Сначала я не мог понять, о каком папе речь и кого там «торкают». Позже до меня дошло: конвой большей частью состоял из среднеазиатов, а они говорили с сильным акцентом, и крик означал: «По пятеркам!» — заключенных выпускали пятерками, чтобы легче было считать. Затем длиннющая колонна направлялась к месту работ, сотни сапог взбивали пыль, а над степью разносилась залихватская — с гиком и свистом — песня, вылетающая из сотен женских глоток:
Серая масса зэков растеклась по участкам, каждый студент практикант (или студентка) получала примерно по десятку человек, конвой вставал рядом, и начинался рабочий день. Солнце поднималось все выше и выше и вскоре уже нещадно палило, в худых руках мелькали лопаты и кирки, густая пыль застилала неглубокий котлован.

[Сохранённые записи]
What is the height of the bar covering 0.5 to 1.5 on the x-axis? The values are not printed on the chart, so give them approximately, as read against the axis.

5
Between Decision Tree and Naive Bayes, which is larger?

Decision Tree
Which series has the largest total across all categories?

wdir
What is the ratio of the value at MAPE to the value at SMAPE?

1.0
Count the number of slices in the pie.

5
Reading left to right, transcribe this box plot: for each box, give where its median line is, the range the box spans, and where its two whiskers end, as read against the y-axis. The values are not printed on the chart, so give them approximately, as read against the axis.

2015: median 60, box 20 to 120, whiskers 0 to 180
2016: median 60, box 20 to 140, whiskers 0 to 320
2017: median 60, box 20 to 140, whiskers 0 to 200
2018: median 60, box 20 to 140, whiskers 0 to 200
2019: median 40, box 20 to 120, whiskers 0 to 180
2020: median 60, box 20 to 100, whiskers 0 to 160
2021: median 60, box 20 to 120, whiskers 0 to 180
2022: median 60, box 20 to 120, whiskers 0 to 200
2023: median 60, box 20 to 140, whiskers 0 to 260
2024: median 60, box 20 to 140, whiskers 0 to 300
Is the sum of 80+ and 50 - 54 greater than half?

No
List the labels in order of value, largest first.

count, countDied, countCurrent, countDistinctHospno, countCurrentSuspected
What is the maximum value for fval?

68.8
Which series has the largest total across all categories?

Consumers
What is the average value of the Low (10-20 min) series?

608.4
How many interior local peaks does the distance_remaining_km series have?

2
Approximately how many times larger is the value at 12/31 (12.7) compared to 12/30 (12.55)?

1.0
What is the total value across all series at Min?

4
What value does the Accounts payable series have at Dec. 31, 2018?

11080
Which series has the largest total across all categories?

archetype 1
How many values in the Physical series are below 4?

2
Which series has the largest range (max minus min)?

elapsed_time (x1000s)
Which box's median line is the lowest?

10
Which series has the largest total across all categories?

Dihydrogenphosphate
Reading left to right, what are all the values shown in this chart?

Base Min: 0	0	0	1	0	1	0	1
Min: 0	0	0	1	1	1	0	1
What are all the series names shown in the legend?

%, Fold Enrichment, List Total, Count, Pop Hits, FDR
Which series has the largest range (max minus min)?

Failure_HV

* [Условие задачи]:
Отредактируйте фрагмент отрывка о выводе заключенных на работы, который начинается со слов «Сначала я не» и заканчивается словами «застилала неглубокий котлован.»: приведите его заново, заменив «конвой» на «караул». Записи представляют собой отдельный материал и с текстом не связаны.

* [Ответ к задаче]:
Сначала я не мог понять, о каком папе речь и кого там «торкают». Позже до меня дошло: караул большей частью состоял из среднеазиатов, а они говорили с сильным акцентом, и крик означал: «По пятеркам!» — заключенных выпускали пятерками, чтобы легче было считать. Затем длиннющая колонна направлялась к месту работ, сотни сапог взбивали пыль, а над степью разносилась залихватская — с гиком и свистом — песня, вылетающая из сотен женских глоток:
Серая масса зэков растеклась по участкам, каждый студент практикант (или студентка) получала примерно по десятку человек, караул вставал рядом, и начинался рабочий день. Солнце поднималось все выше и выше и вскоре уже нещадно палило, в худых руках мелькали лопаты и кирки, густая пыль застилала неглубокий котлован.